Makna fajar shodiq yang kita sebutkan ini dikuatkan oleh sebuah hadits berikut.

عَنْ سَهْلِ بْنِ سَعْدٍ قَالَ أُنْزِلَتْ (وَكُلُوا وَاشْرَبُوا حَتَّى يَتَبَيَّنَ لَكُمالْخَيْطُ اْلأَبْيَضُ مِنْ الْخَيْطِ اْلأَسْوَدِ) وَلَمْ يَنْزِلُ (مِنْ الْفَجْرِ) فَكَانَ رِجَالٌ إِذَا أَرَادُوا الصَّوْمَ رَبَطَ أَحَدُهُمْ فِي رِجْلِهِ الْخَيْطَ اْلأَبْيَضَ وَالْخَيْطَ اْلأَسْوَدَ وَلَمْ يَزَلْ يأَكُلُ حَتَّى يَتَبَتَّنَ لَهُ رُؤْيَتُهُمَا فَأَنْزَلَ اللَّهُ بَعْدُ (مِنْ الْفَجْرِ) فَعَلِمُوا أَنَّهُ إِنَّمَا يَعْنِي اللَّيْلَ وَالنَّهَارَ

“Dari Shal bin Sa’d berkata : Tatkala diturunkan ayat makan dan minumlah hingga terang bagimu benang putih dari benang hitam sebelum turun ayat (akhirnya) مِنَ الْفَجْرِ yaitu fajar” dahulu orang-orang jika hendak berpuasa, di antara mereka mengikat kakinya dengan benang putih dan benang hitam, lalu dia terus makan (sahur) sampai benar-benar jelas melihat perbedaan antara keduanya, lalu Allah menurunkan مِنَ الْفَجْرِ yaitu fajar, lalu mereka tahu bahwa yang dimaksud (benang putih dan hitam itu) adalah (hitamnya) malam dan (putihnya) siang” [HR al-Bukhari : 4241 dan Muslim 1091]

Keterangan : orang yang hendak berpuasa ini beranggapan bahwa terbitnya fajar harus benar-benar jelas cahaya Subuh itu dengan sempurna, diketahui semua orang dan menerangi ruangan, jalanan dan gunung-gunung, karena dua benang putih dan hitam yang diletakkan berdekatan tidak akan jelas perbedaannya kecuali ketika langit sudah sangat terang, akan tetapi Rasulullah Shallallahu ‘alaihi wa sallam menyalahkannya, dan menerangkan bahwa yang dimaksud bukan demikian, tetapi sekedar terbit fajar walaupun tidak sampai menerangi benda-benda dan jalanan, maka itulah mulai waktu Subuh dan seorang yang hendak berpuasa dilarang makan dan minum” [12]

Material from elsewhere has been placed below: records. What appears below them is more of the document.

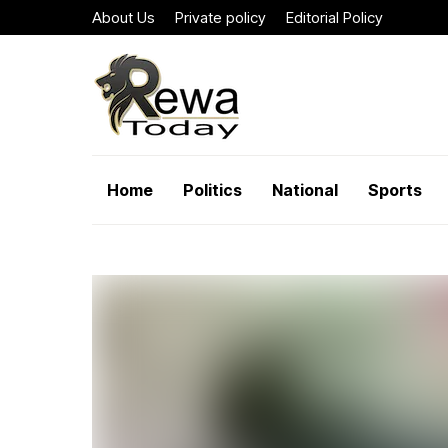
About Us
Private policy
Editorial Policy
Home
Politics
National
Sports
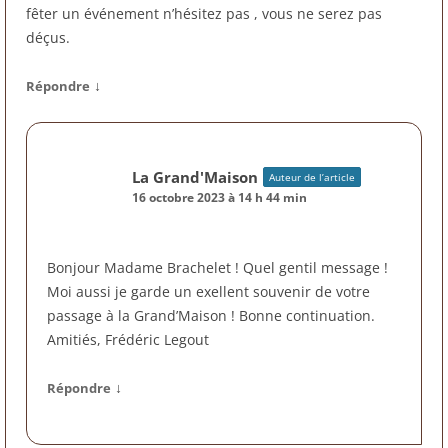
fêter un événement n’hésitez pas , vous ne serez pas
déçus.
↓
Répondre
La Grand'Maison
Auteur de l’article
16 octobre 2023 à 14 h 44 min
Bonjour Madame Brachelet ! Quel gentil message !
Moi aussi je garde un exellent souvenir de votre
passage à la Grand’Maison ! Bonne continuation.
Amitiés, Frédéric Legout
↓
Répondre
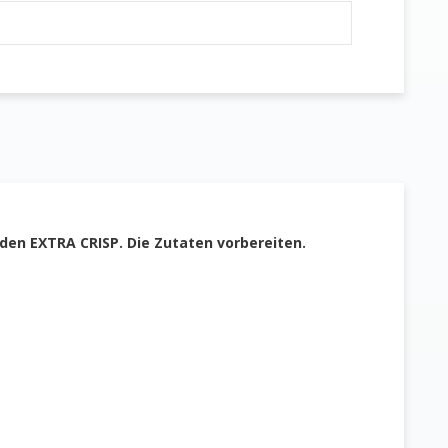
den EXTRA CRISP. Die Zutaten vorbereiten.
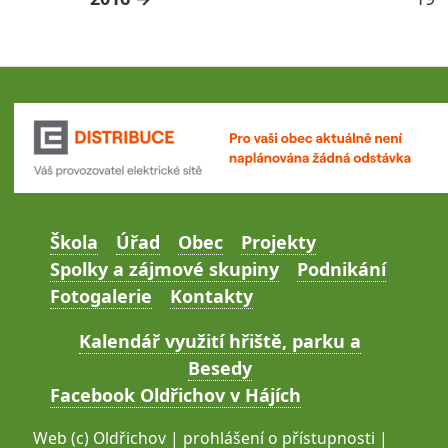
Škola
Úřad
Obec
Projekty
Spolky a zájmové skupiny
Podnikání
Fotogalerie
Kontakty
Kalendář využití hřiště, parku a
Besedy
Facebook Oldřichov v Hájích
Web (c)
Oldřichov
|
prohlášení o přístupnosti
|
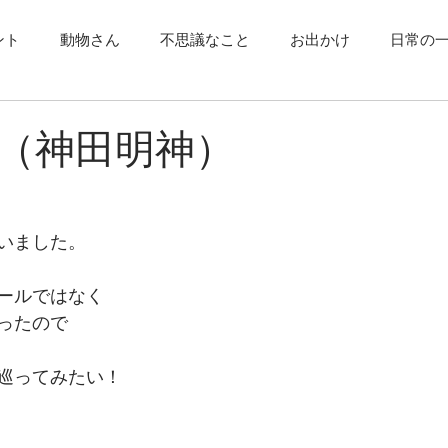
ント
動物さん
不思議なこと
お出かけ
日常の
（神田明神）
いました。
ールではなく
ったので
巡ってみたい！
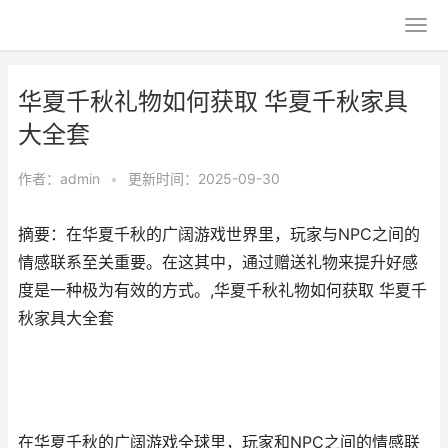
华夏千秋礼物如何获取 华夏千秋家具
大全套
作者：
admin
•
更新时间：2025-09-30
摘要：在华夏千秋的广阔游戏世界里，玩家与NPC之间的
情感联系至关重要。在这其中，通过赠送礼物来提升好感
度是一种极为有效的方式。,华夏千秋礼物如何获取 华夏千
秋家具大全套
在华夏千秋的广阔游戏全球里，玩家和NPC之间的情感联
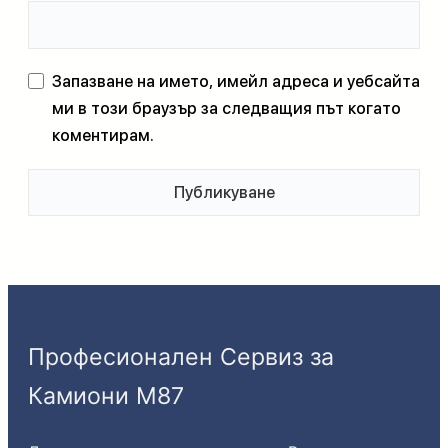
Запазване на името, имейл адреса и уебсайта
ми в този браузър за следващия път когато
коментирам.
Професионален Сервиз за
Камиони М87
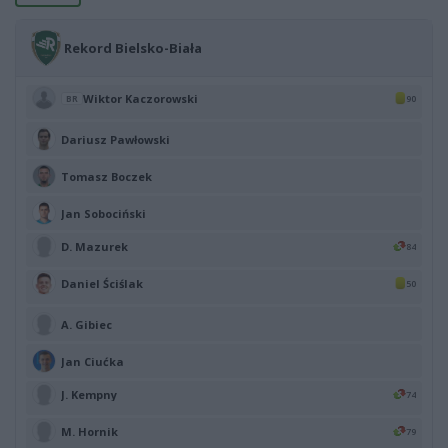
Rekord Bielsko-Biała
Wiktor Kaczorowski
90
BR
Dariusz Pawłowski
Tomasz Boczek
Jan Sobociński
D. Mazurek
84
Daniel Ściślak
50
A. Gibiec
Jan Ciućka
J. Kempny
74
M. Hornik
79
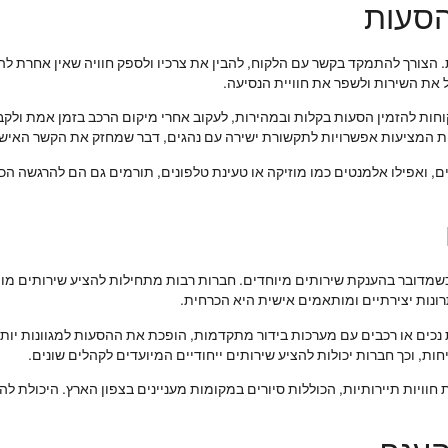
הסעות
ת. הצורך להתמקד בקשר עם הלקוח, להבין את צרכיו ולספק חוויה שאין אחרת 
וחות להזמין הסעות בקלות ובמהירות, לעקוב אחרי מיקום הרכב בזמן אמת ולק
רות המציעות אפשרויות לתקשורת ישירה עם נהגים, דבר שמחזק את הקשר האיש
ם, ואפילו אלמנטים כמו מוזיקה או טעינת טלפונים, תורמים גם הם להרגשה ה
מדובר בהענקת שירותים מיוחדים. חברות רבות מתחילות להציע שירותים מותא
רונות יצירתיים ומותאמים אישית היא הכרחית.
 נכים או רכבים עם מערכות בידור מתקדמות, הופכת את ההסעות למגוונות יות
ת, וכך חברות יכולות להציע שירותים ייחודיים המיועדים לקהלים שונים.
חוויות תיירותיות, הכוללות סיורים במקומות מעניינים בצפון הארץ. היכולת ל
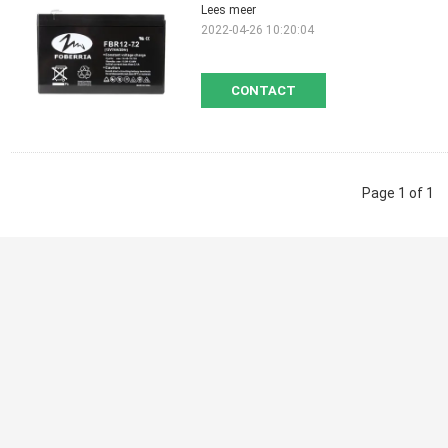
Lees meer
2022-04-26 10:20:04
CONTACT
Page 1 of 1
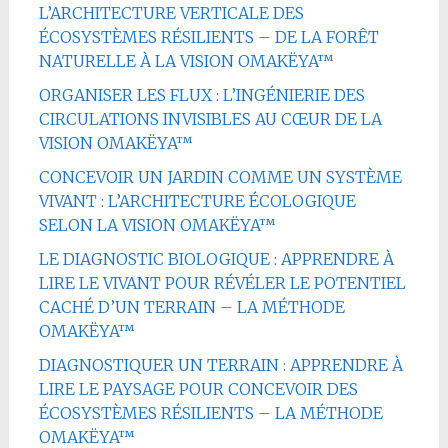
L’ARCHITECTURE VERTICALE DES
ÉCOSYSTÈMES RÉSILIENTS – DE LA FORÊT
NATURELLE À LA VISION OMAKËYA™
ORGANISER LES FLUX : L’INGÉNIERIE DES
CIRCULATIONS INVISIBLES AU CŒUR DE LA
VISION OMAKËYA™
CONCEVOIR UN JARDIN COMME UN SYSTÈME
VIVANT : L’ARCHITECTURE ÉCOLOGIQUE
SELON LA VISION OMAKËYA™
LE DIAGNOSTIC BIOLOGIQUE : APPRENDRE À
LIRE LE VIVANT POUR RÉVÉLER LE POTENTIEL
CACHÉ D’UN TERRAIN – LA MÉTHODE
OMAKËYA™
DIAGNOSTIQUER UN TERRAIN : APPRENDRE À
LIRE LE PAYSAGE POUR CONCEVOIR DES
ÉCOSYSTÈMES RÉSILIENTS – LA MÉTHODE
OMAKËYA™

Adapun perkataan Ibnu Jarir tentang karakter sinar terbitnya fajar itu adalah menyebar dan meluas di langit, cahayanya memenuhi dunia hingga memperlihatkan jalan-jalan menjadi jelas, maka ini bukanlah pendapat beliau. Lihatlah awal ucapan dan akhir ucapannya. Sebelumnya beliau mengatakan : “Para penafsir firman Allah berkata ….” Dan Ibnu Jarir menutup dengan perkataan : “Demikian para penafsir menyebutkan pendapat ini”. Dan sebagai bukti, ternyata beliau berpendapat sebagaiaman jumhur berpendapat dengan mengatakan : “(terbit fajar) maksudnya ketika jelas bagi kalian benang putih dari benang hitam yang mana dia adalah sebagian dari fajar semisal benang putih, bukan keseluruhan fajar” [13]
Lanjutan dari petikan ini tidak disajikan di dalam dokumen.